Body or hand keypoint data
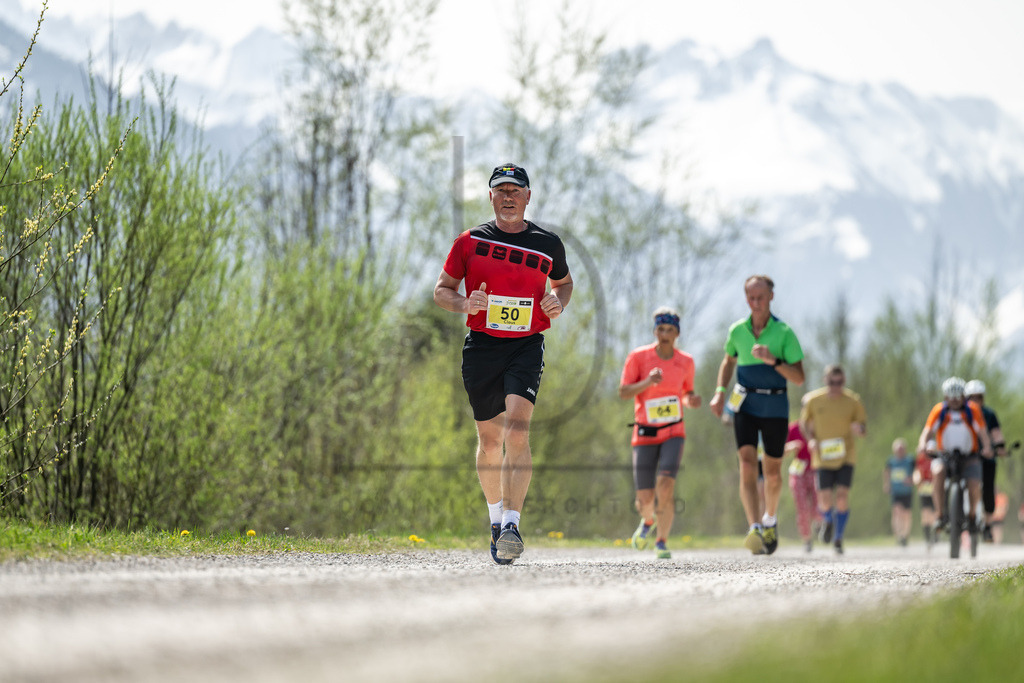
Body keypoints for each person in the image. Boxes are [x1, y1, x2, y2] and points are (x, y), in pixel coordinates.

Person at [433, 163, 573, 565]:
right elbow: (442, 290)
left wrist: (556, 303)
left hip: (526, 346)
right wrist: (463, 303)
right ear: (490, 196)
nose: (508, 196)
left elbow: (564, 285)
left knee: (516, 430)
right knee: (490, 441)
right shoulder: (470, 241)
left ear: (528, 197)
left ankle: (513, 523)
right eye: (501, 190)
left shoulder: (548, 244)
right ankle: (496, 520)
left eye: (516, 190)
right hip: (482, 347)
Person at [709, 275, 805, 555]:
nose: (756, 303)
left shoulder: (784, 332)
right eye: (751, 297)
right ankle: (754, 527)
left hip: (775, 408)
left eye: (760, 297)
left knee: (773, 475)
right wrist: (718, 391)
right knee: (748, 465)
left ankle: (770, 520)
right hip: (746, 406)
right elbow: (729, 359)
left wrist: (772, 360)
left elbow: (799, 377)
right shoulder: (738, 330)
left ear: (771, 297)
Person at [619, 307, 702, 560]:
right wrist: (648, 382)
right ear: (655, 331)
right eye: (660, 329)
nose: (665, 334)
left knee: (666, 486)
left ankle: (662, 542)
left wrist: (691, 400)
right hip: (644, 432)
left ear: (677, 333)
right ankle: (647, 522)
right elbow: (624, 392)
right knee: (644, 498)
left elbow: (686, 393)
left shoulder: (685, 361)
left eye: (670, 330)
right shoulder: (638, 357)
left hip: (673, 431)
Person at [799, 364, 867, 555]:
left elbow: (863, 428)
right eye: (832, 382)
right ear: (825, 381)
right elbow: (804, 424)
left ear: (844, 381)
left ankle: (838, 537)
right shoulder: (814, 400)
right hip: (822, 457)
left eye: (839, 382)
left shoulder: (853, 401)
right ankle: (827, 520)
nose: (836, 386)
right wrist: (811, 440)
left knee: (843, 497)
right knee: (825, 500)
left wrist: (859, 429)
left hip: (846, 455)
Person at [916, 376, 993, 538]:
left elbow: (982, 432)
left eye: (958, 397)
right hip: (945, 455)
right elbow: (927, 431)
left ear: (963, 396)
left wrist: (986, 447)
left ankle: (972, 516)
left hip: (969, 455)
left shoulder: (972, 410)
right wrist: (922, 444)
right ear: (946, 397)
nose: (955, 401)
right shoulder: (939, 411)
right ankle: (939, 515)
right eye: (951, 398)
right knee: (937, 472)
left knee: (974, 484)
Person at [965, 379, 1008, 542]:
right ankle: (959, 515)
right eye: (972, 397)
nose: (975, 401)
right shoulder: (964, 414)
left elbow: (996, 433)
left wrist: (1000, 446)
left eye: (979, 397)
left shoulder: (989, 414)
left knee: (989, 489)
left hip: (987, 457)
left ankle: (988, 526)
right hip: (968, 457)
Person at [784, 418, 819, 552]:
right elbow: (781, 450)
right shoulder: (793, 428)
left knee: (818, 503)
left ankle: (819, 523)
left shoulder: (818, 427)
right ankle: (807, 538)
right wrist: (791, 446)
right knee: (802, 506)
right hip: (798, 471)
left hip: (816, 469)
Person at [883, 438, 915, 547]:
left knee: (906, 514)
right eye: (898, 449)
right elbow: (886, 472)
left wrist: (912, 479)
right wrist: (886, 484)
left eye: (902, 449)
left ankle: (905, 535)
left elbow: (917, 472)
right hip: (896, 491)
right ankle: (899, 535)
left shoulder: (910, 460)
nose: (900, 451)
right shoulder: (891, 461)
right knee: (897, 512)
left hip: (907, 491)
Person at [913, 440, 938, 549]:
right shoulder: (921, 459)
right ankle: (928, 537)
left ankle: (935, 534)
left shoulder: (937, 460)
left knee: (934, 513)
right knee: (925, 513)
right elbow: (917, 472)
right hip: (924, 489)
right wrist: (917, 480)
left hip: (935, 489)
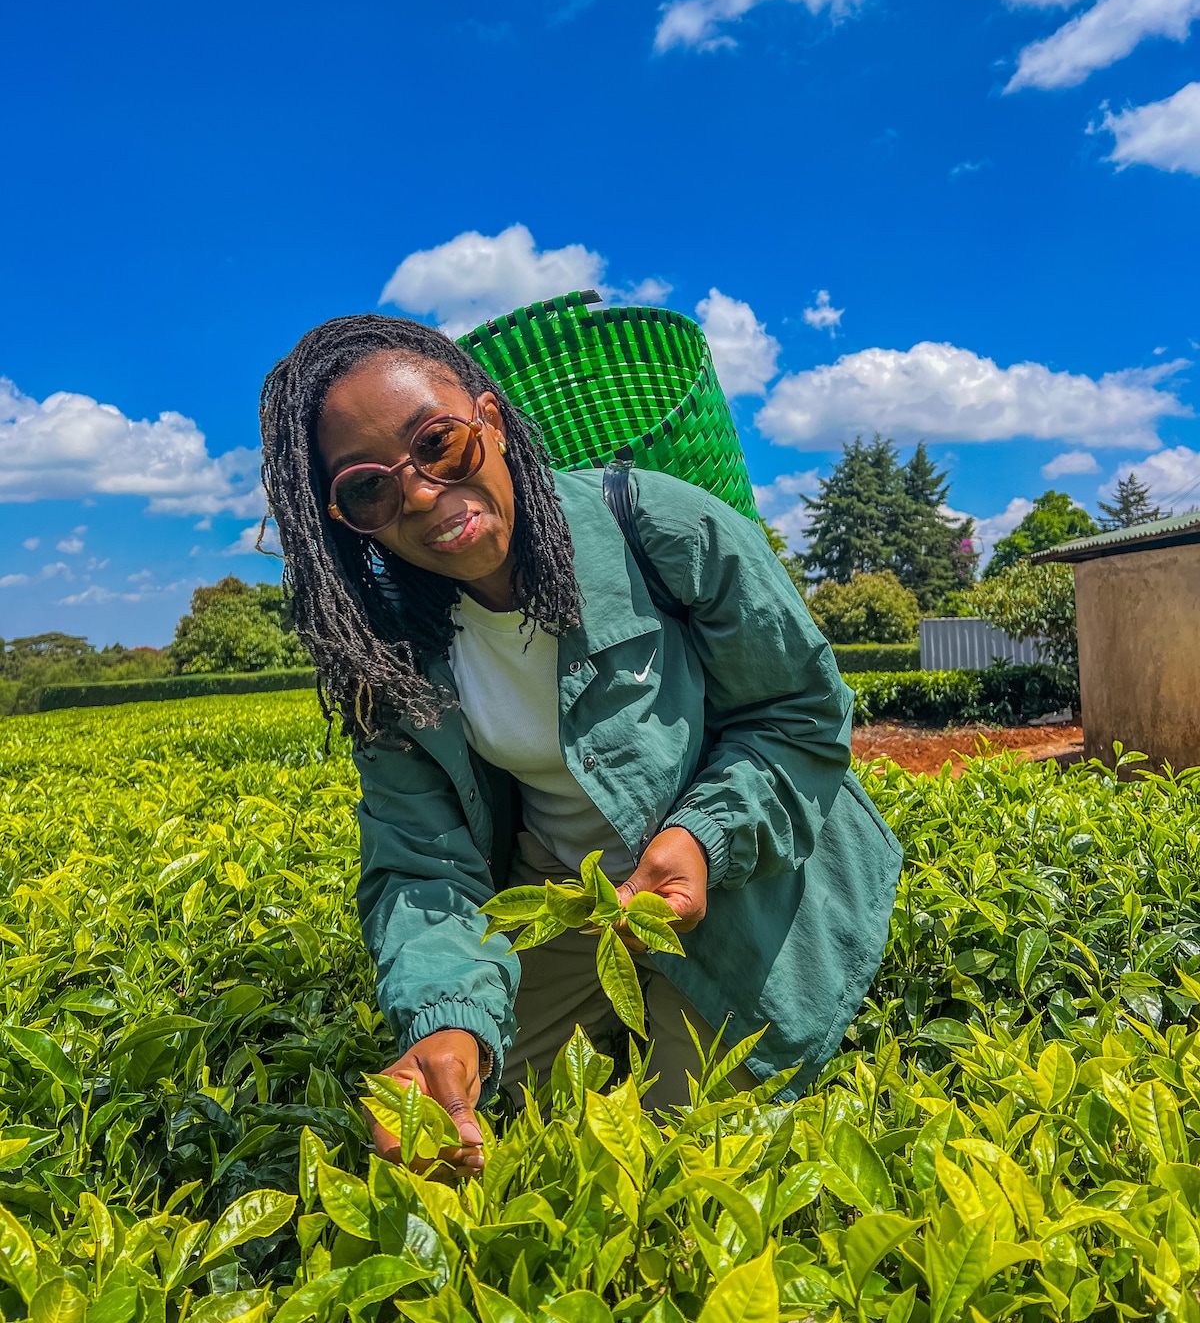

> **PROBLEM TO WORK ON**
From the records above, copy out the line with "right shoulder: (638, 357)", the line with "left knee: (818, 503)", and every line between them, word for word.

> **RESPONSE TO THE EXERCISE**
right shoulder: (638, 357)
left hip: (673, 431)
Person at [799, 364, 867, 555]:
left elbow: (863, 428)
right eye: (832, 382)
right ear: (825, 381)
right elbow: (804, 424)
left ear: (844, 381)
left ankle: (838, 537)
right shoulder: (814, 400)
right hip: (822, 457)
left eye: (839, 382)
left shoulder: (853, 401)
right ankle: (827, 520)
nose: (836, 386)
right wrist: (811, 440)
left knee: (843, 497)
right knee: (825, 500)
left wrist: (859, 429)
left hip: (846, 455)
Person at [916, 376, 993, 538]:
left elbow: (982, 432)
left eye: (958, 397)
right hip: (945, 455)
right elbow: (927, 431)
left ear: (963, 396)
left wrist: (986, 447)
left ankle: (972, 516)
left hip: (969, 455)
left shoulder: (972, 410)
right wrist: (922, 444)
right ear: (946, 397)
nose: (955, 401)
right shoulder: (939, 411)
right ankle: (939, 515)
right eye: (951, 398)
right knee: (937, 472)
left knee: (974, 484)
Person at [965, 379, 1008, 542]:
right ankle: (959, 515)
right eye: (972, 397)
nose: (975, 401)
right shoulder: (964, 414)
left elbow: (996, 433)
left wrist: (1000, 446)
left eye: (979, 397)
left shoulder: (989, 414)
left knee: (989, 489)
left hip: (987, 457)
left ankle: (988, 526)
right hip: (968, 457)
Person at [784, 418, 819, 552]:
right elbow: (781, 450)
right shoulder: (793, 428)
left knee: (818, 503)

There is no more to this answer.